Work order A:
Answer these from the Tour de France forum thread:
(i) Which stage does festival name, and about how many kilometers were left?
(ii) What was Glow worm on when seeing Froome picked up off the floor?
(iii) Where did SteCenturion hear the news?
Work order B: Carry on the Tour de France forum thread from its last line.

=== Source document ===

# TdF chat - ***SPOILERS***



## Fnaar (9 Jul 2014)

After yesterday's fall and 2 falls today... out he goes!!!!!

*Mod Edit - this is referring to Froome - this info was originally in the thread title 

Naughty, naughty Fnaar, spoiling the highlights later for other folks.
    *


----------



## festival (9 Jul 2014)

Stage 5. With approx 60 km left in the stage after 2/3 falls today


----------



## Glow worm (9 Jul 2014)

Yep I just saw him get picked up off the floor (I'm on a tea break- honest!). He looked absolutley battered.


----------



## SteCenturion (9 Jul 2014)

Just heard it live-'ish on Talk Sport.

Working so couldn't watch it.

I said to a race fan colleague yesterday, "I don't think Froome or Sky will do anything this year", meaning anything in any Grand Tour.


----------



## Fnaar (9 Jul 2014)

Yes, my 'lunch-break' also allowed me the opportunity to see all today's ITV coverage so far... will have to miss some though...in order to cycle home later


----------



## threebikesmcginty (9 Jul 2014)

Naughty Fnaar, no spoiler alert!


----------



## Beebo (9 Jul 2014)

=== Supplied material ===

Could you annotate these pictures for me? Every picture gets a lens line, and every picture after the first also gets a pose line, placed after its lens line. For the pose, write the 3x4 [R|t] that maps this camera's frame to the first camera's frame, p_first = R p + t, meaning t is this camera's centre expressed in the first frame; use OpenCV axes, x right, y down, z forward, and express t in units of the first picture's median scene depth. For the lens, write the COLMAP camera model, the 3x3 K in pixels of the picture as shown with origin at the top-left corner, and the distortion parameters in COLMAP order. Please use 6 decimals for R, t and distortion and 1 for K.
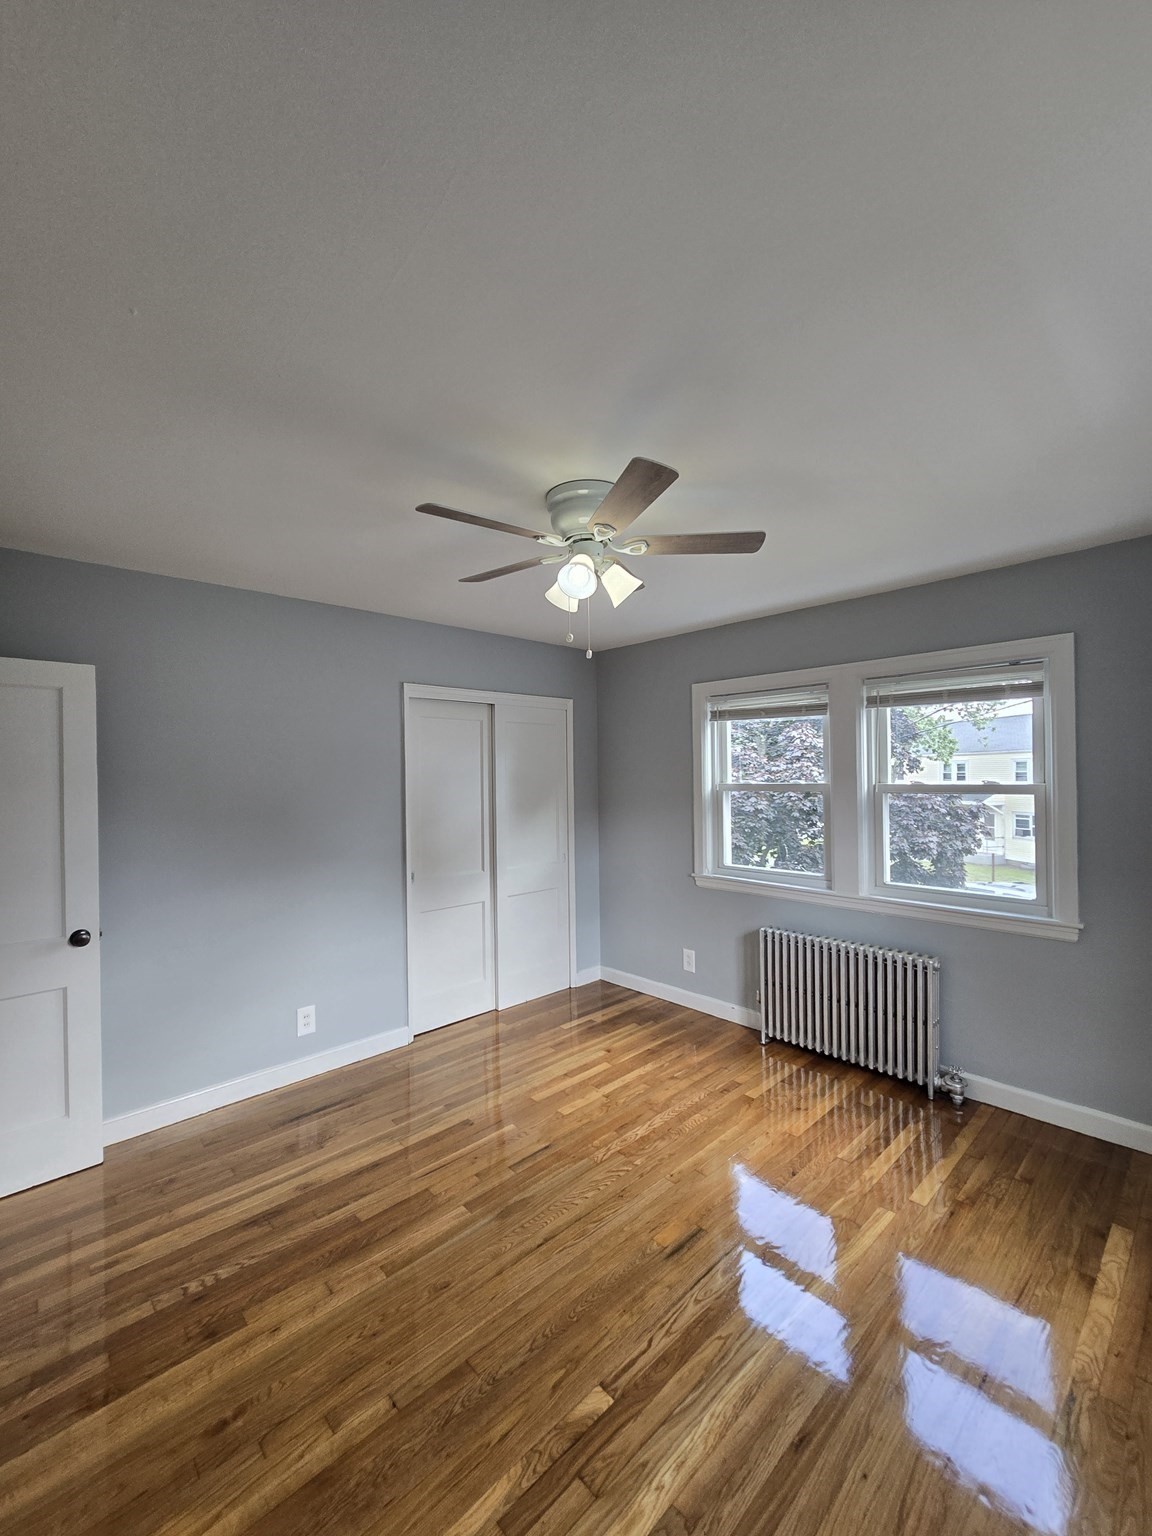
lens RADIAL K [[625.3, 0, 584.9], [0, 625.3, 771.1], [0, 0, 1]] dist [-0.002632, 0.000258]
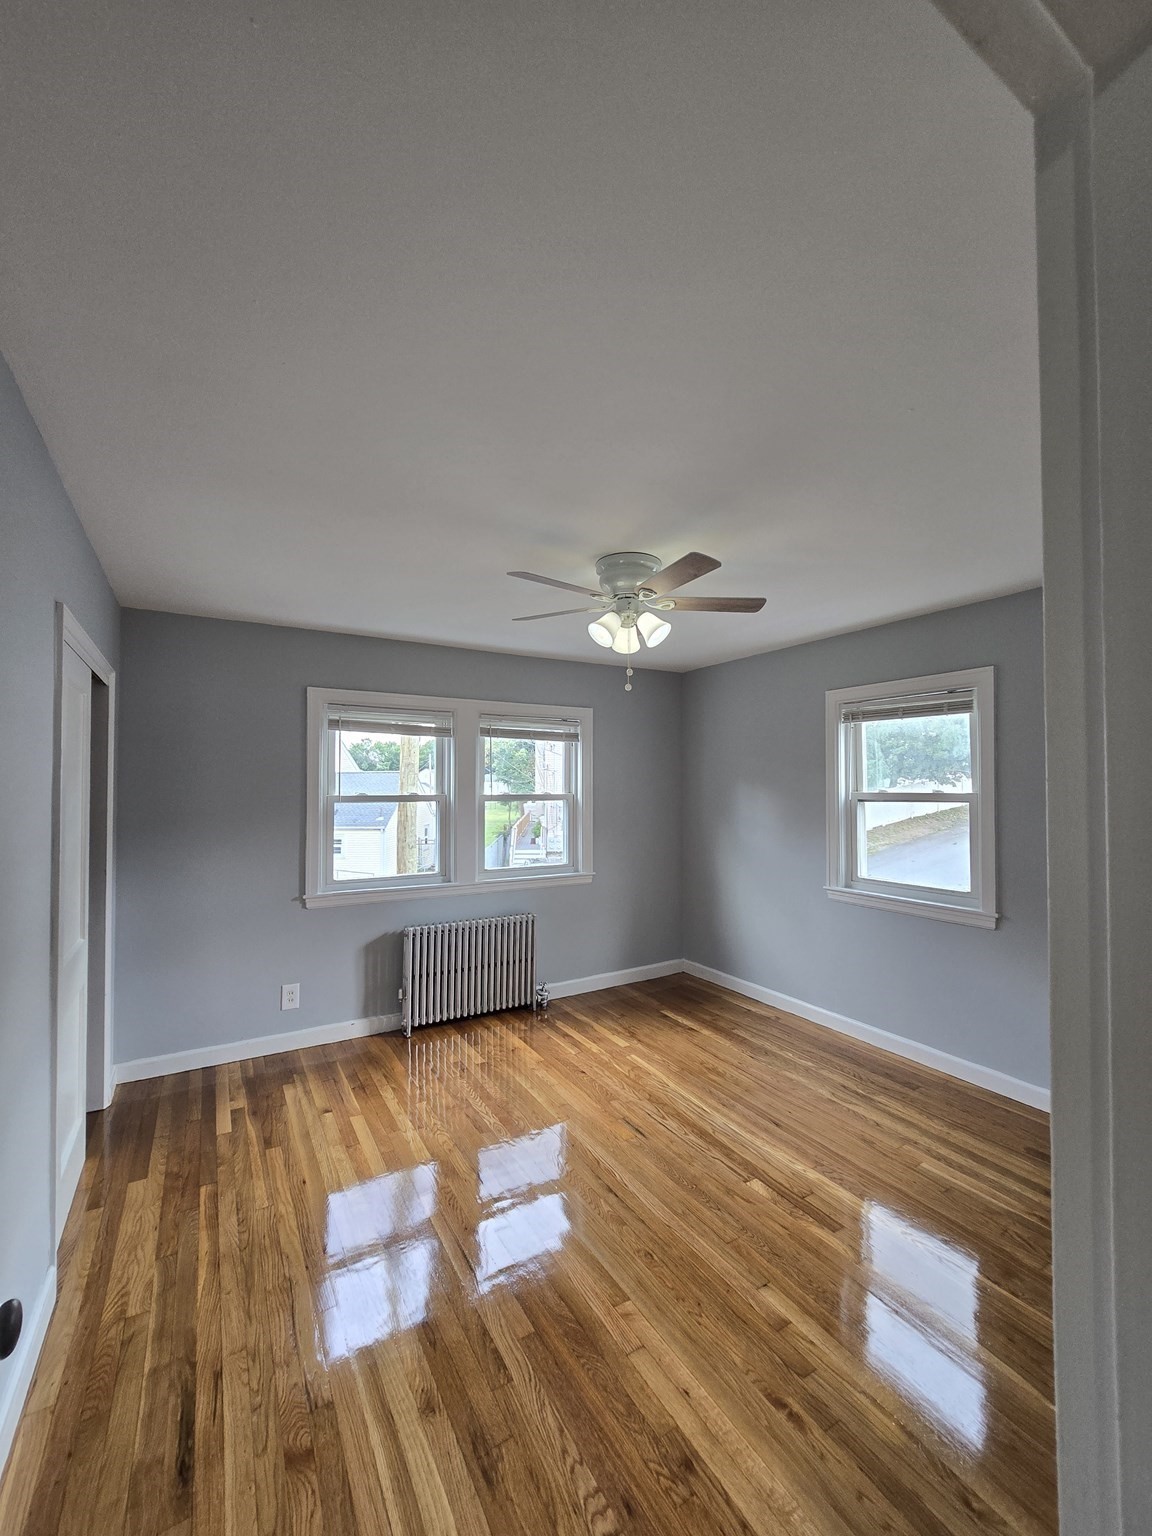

===

Final answer A:
(i) Stage 5, with approximately 60 km left.
(ii) A tea break.
(iii) Live-'ish on Talk Sport.

Final answer B:
Spolier alert, get the title changes asap


----------



## ianrauk (9 Jul 2014)

Yes thanks for spoiling it for those that are at work and cant watch it until tonight


----------



## ianrauk (9 Jul 2014)

Thanks for the spoiler FFS


----------



## Archie_tect (9 Jul 2014)

Thanks Fnaar, seems that hype expectation and marketing is no protection against the Law of Sod 

...talking of spoilers, anyone not heard the Brazil/ Germany score yet?


----------



## TissoT (9 Jul 2014)

Think he has some major pain/strain on his left hand/wrist or elbow ....
bit of a blow for sky !


----------



## MisterStan (9 Jul 2014)

Spoiler alert?? Cretin.


----------



## Joshua Plumtree (9 Jul 2014)

Although I'm sure Wiggins will say all the right things in public, I bet he's sitting at home splitting his sides with laughter!


----------



## Spoked Wheels (9 Jul 2014)

tissot said:


> Think he has some major pain/strain on his left hand/wrist or elbow ....
> bit of a blow for sky !



RIght hand

What a shame.


----------



## MikeG (9 Jul 2014)

You know how people say "I hate to say I told you so"?............well, I don't hate saying it. 



MikeG said:


> Both crashes highlight the fragility of an "all-your-eggs-in-one-(Froome-shaped)-basket" policy for the TdF. Say Sky lose Froome to a crash in the first week...........what happens then?



So, the wisdom in not having Wiggins in the team: how's that looking now?


----------



## User169 (9 Jul 2014)

FFS!!


----------



## Paulus (9 Jul 2014)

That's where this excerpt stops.